If you make the recipe, feel free to give me a feedback or write a comment on how it turned out. And if you share your homemade dish with your friends on social media, I would be very grateful when you link me (Instagram @flavour. dreams) and set the hashtag #flavourdreams. Of course I am always available for questions. Enjoy to try the recipe!
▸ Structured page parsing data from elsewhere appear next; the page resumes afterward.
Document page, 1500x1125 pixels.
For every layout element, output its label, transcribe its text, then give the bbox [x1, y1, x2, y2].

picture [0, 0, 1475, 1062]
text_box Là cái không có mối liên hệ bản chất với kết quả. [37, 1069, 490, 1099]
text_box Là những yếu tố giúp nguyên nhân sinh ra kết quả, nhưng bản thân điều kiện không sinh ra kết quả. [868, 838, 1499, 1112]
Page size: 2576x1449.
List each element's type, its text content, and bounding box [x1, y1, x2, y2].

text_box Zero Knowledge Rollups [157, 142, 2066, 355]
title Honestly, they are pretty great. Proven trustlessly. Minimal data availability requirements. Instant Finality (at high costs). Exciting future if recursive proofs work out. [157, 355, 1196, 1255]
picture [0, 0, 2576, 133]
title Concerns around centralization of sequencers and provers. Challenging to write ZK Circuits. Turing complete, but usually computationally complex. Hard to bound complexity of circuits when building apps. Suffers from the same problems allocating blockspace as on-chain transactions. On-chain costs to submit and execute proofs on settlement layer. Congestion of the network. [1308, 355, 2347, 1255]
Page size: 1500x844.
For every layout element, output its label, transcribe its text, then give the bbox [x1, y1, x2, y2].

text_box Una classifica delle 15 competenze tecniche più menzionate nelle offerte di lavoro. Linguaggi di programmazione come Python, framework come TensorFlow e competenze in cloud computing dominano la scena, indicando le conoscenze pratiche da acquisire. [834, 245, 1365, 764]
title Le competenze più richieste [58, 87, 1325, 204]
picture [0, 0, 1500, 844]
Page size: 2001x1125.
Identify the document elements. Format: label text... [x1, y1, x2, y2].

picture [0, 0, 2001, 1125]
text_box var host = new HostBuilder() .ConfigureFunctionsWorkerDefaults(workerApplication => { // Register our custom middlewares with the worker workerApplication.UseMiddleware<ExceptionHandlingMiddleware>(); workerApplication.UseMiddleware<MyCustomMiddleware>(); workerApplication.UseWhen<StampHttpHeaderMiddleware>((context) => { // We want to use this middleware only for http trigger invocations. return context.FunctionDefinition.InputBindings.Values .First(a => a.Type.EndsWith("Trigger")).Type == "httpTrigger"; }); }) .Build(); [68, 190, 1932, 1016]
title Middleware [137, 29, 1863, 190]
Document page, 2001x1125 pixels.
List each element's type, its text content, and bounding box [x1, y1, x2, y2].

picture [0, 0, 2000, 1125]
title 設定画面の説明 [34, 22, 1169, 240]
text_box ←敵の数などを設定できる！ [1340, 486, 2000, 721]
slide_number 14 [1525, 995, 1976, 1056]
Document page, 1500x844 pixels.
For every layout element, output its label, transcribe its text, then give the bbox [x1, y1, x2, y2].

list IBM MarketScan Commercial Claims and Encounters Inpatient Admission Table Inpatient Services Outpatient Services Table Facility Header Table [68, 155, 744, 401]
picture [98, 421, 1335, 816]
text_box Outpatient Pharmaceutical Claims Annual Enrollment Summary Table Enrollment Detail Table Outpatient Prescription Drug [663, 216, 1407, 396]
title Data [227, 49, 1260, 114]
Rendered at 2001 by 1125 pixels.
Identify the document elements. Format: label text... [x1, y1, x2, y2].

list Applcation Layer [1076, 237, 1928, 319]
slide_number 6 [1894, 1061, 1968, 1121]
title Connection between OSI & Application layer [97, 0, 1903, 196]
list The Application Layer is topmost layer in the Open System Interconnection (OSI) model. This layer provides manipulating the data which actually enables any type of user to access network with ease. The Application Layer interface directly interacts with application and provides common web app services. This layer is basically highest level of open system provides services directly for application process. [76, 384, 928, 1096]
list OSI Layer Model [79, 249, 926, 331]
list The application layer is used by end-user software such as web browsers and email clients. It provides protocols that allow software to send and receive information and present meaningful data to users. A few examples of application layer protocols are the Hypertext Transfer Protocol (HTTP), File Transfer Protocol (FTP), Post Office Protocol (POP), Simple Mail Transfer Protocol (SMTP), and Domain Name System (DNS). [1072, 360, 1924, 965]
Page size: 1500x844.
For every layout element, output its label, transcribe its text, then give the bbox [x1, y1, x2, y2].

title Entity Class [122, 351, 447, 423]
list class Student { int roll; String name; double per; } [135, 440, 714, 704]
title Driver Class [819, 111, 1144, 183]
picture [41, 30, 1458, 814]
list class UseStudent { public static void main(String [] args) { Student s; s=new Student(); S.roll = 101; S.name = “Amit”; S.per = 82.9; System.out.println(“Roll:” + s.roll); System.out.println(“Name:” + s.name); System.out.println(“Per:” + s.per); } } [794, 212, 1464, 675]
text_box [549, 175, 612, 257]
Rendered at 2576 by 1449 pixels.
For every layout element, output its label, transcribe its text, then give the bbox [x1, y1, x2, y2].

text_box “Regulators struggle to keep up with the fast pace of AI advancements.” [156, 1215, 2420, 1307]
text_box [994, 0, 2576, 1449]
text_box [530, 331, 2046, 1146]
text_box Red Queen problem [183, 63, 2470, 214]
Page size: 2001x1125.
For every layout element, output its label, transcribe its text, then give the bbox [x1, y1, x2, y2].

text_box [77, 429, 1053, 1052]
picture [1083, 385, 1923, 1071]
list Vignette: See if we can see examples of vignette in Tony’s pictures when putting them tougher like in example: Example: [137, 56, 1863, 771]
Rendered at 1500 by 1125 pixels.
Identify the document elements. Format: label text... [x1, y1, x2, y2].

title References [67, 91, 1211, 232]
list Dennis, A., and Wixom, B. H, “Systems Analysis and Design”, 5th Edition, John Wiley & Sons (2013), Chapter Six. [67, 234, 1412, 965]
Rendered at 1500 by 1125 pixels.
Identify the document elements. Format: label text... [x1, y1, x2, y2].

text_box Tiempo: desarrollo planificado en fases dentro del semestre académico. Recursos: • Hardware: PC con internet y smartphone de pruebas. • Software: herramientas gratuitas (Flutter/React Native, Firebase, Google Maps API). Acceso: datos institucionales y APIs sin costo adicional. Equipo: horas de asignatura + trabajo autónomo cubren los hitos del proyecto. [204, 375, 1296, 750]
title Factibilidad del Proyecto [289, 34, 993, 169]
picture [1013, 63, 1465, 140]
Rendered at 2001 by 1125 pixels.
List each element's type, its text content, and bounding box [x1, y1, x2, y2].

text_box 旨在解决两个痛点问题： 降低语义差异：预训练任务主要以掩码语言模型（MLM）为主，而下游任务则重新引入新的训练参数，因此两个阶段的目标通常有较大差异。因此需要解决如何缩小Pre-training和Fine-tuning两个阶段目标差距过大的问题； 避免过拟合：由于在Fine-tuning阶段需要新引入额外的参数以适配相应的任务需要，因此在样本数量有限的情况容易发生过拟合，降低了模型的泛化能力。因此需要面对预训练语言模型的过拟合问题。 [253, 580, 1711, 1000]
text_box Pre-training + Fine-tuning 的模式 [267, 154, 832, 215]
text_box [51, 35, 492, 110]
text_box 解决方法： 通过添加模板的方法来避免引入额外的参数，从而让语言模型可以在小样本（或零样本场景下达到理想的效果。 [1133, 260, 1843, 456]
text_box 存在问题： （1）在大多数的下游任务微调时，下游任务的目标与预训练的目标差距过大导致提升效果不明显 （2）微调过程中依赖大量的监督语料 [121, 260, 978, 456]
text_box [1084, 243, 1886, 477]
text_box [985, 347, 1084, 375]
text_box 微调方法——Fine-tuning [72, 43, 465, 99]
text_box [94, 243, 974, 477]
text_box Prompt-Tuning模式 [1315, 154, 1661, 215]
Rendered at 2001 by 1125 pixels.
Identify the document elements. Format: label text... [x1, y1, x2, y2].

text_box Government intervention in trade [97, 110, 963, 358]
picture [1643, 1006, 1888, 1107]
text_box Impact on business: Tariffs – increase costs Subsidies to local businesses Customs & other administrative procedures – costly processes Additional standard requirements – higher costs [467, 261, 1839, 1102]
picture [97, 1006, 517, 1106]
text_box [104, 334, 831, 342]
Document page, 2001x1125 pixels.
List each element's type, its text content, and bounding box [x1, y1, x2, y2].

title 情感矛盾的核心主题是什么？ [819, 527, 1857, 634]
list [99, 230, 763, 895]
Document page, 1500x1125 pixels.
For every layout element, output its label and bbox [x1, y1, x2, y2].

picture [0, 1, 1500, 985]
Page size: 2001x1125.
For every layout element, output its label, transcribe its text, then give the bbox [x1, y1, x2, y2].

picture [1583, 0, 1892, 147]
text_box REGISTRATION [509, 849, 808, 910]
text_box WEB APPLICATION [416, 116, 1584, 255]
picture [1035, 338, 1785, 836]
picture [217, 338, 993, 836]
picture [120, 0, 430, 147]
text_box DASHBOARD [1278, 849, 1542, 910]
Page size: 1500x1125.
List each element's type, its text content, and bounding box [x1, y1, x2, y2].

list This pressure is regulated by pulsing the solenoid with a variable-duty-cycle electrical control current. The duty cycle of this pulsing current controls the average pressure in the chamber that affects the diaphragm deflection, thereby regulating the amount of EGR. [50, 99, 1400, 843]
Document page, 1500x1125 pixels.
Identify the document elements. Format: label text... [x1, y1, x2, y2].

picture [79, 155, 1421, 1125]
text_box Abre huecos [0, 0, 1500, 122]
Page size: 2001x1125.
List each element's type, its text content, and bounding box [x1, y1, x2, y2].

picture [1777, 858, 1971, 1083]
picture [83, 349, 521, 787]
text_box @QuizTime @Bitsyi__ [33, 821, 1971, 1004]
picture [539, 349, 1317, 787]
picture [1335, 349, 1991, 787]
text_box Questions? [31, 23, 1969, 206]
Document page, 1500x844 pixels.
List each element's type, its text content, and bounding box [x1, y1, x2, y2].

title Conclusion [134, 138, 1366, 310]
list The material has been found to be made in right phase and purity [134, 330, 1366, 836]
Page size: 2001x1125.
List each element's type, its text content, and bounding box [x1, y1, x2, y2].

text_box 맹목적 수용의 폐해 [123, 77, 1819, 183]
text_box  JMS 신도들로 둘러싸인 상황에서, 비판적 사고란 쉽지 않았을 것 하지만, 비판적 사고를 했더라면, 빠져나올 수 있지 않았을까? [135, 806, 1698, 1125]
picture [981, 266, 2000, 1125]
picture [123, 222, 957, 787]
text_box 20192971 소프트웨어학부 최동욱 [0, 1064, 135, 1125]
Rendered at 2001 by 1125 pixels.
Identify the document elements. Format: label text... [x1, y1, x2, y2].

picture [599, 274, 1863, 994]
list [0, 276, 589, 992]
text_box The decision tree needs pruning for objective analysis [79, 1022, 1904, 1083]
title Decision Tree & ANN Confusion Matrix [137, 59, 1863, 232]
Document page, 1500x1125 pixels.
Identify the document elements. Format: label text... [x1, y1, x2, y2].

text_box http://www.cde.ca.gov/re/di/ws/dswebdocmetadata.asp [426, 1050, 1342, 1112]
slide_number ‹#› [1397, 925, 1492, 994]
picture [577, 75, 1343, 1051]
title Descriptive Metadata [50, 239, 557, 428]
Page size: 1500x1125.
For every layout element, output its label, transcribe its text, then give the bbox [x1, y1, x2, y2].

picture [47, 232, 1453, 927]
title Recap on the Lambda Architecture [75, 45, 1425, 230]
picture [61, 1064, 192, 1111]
Mexican Burrito Quinoa Bowl

Healthy & quick bowl with lots of quinoa and vegetables, avocado, spicy tomato salsa, tortilla chips for the crunch, vegan yogurt sauce and kidney beans.
Total Time20 minutes
Servings: 4 people
Author: Lena

Ingredients

  • 150 g quinoa
  • 250 g kidney beans cooked or from the can
  • 100 g corn
  • ½ avocado quite ripe
  • 4 hands full fresh spinach alternatively frozen spinach
  • 2 hands full tortilla chips with chili flavour
  • fresh cilantro or parsley chopped

Tomato salsa

  • 2 big tomatoes
  • ¼ onion
  • 1 garlic clove
  • 1 tbsp olive oil
  • salt, pepper, chopped cilantro
  • juice of ¼ lemon
  • 1 small chili or siracha sauce

Vegan yogurt sauce

  • 100 g vegan plain yogurt
  • juice of ¼ lemon
  • salt, pepper
  • some minced garlic or garlic powder

Instructions

  • Wash the quinoa thoroughly in cold water and then bring it to a boil in a pot with 300 ml of fresh water. Turn off the heat, close the pot with a lid and leave the quinoa to simmer and rest for 15 minutes.
  • Cut the raw spinach into smaller pieces and steam or stew it for a short time.
  • Cut the onion, garlic and tomatoes into small cubes and mix them with the spices to make the tomato salsa.
  • Mix all ingredients for the yogurt sauce and season to taste.
  • Take the kidney beans and corn out of the cans and wash them thoroughly. Peel the avocado and cut it into thin slices.
  • Build up the bowl: as a base the quinoa, then the kidney beans, corn, spinach, avocado, coriander, tomato salsa, yogurt sauce and of you want, some hot siracha sauce. Finally, crumble some tortilla chips in your hands and sprinkle them over the bowl.